Many Y2K Programs Lack Local Government Contact

A new study from Cutter Consortium shows that one-quarter of respondent organizations have not bothered talking with their local government about year 2000 issues. But the vast majority of companies -- 91% -- claim to have a "proactive year 2000 communications program."

Ed Yourdon, Chairman of the Cutter Consortium, comments, "A proactive Year 2000 communications program must include contact with local governments. Many services, with the exception of electricity, are controlled or regulated by the town or county government. Of course, it’s as difficult to get credible information from local government about water, sewage and 911 emergency services as it is from any other supply-chain vendor -- but that’s hardly an excuse for failing to make appropriate contact."
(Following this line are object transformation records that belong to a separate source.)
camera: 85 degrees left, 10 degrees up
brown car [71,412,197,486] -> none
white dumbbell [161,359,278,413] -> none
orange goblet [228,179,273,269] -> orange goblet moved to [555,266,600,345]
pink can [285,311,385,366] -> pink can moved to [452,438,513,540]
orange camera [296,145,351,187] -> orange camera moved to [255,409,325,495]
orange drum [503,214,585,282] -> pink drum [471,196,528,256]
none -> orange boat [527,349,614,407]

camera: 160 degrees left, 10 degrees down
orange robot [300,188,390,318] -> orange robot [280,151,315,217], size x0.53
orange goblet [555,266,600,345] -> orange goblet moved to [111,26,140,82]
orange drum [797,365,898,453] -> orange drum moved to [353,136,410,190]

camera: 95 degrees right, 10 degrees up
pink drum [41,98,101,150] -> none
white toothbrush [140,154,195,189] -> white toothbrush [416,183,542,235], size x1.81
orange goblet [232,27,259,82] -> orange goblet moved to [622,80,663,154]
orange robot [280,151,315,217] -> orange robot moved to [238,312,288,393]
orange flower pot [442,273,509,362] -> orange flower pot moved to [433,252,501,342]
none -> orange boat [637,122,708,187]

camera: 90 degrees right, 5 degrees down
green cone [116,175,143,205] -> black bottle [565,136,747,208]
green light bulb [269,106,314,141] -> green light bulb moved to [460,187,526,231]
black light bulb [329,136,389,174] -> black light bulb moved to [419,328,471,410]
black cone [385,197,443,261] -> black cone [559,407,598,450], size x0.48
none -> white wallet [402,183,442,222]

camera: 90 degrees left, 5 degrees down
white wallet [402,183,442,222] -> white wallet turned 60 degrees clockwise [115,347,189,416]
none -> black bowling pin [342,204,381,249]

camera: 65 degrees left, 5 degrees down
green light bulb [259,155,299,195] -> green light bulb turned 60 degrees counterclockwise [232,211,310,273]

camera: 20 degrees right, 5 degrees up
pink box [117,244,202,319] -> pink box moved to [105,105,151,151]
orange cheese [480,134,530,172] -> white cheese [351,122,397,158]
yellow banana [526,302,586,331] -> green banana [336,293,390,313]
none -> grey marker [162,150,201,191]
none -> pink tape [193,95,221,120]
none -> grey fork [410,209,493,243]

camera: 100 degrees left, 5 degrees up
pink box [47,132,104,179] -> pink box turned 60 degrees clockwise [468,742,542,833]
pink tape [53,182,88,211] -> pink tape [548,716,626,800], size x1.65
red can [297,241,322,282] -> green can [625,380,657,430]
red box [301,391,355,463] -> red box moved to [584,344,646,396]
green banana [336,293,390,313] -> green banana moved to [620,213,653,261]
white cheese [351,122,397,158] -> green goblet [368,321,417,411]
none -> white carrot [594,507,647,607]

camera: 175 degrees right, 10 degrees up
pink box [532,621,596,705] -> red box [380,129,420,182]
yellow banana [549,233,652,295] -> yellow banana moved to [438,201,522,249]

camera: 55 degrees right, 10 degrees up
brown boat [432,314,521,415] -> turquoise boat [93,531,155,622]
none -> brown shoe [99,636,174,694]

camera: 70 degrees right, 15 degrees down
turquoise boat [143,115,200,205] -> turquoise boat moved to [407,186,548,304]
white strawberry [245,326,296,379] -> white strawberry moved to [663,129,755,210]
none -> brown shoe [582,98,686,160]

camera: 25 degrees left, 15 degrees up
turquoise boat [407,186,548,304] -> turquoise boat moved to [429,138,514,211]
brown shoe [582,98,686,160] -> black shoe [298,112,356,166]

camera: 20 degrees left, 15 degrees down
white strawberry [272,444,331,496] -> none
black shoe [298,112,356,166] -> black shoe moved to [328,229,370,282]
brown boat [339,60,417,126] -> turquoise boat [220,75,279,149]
"So what do these companies mean by a ‘proactive year 2000 communications program’? It may mean nothing more than the fact that the organization has a year 2000 page on its Web site, indicating that it fully intends to be Year 2000-compliant by the end of the year." Yourdon concludes, "Perhaps the idea has simply not occurred to some organizations, or maybe they haven’t had such contact in the past. A more cynical explanation might be that organizations have little faith in the competence or honesty of their local government authorities, or perhaps they simply feel that they are independent of the activities and decisions of their local government. This attitude is misguided to say the least. Contacting their local governments concerning Year 2000 should be an integral part of any Year 2000 action plan."

The Cutter study consists of responses from 96 organizations, with an average IT budget of $38.2 million, and an average IT staff of 816 people. Approximately 86% of respondents were senior managers, IT managers, Year 2000 project managers, or quality assurance managers.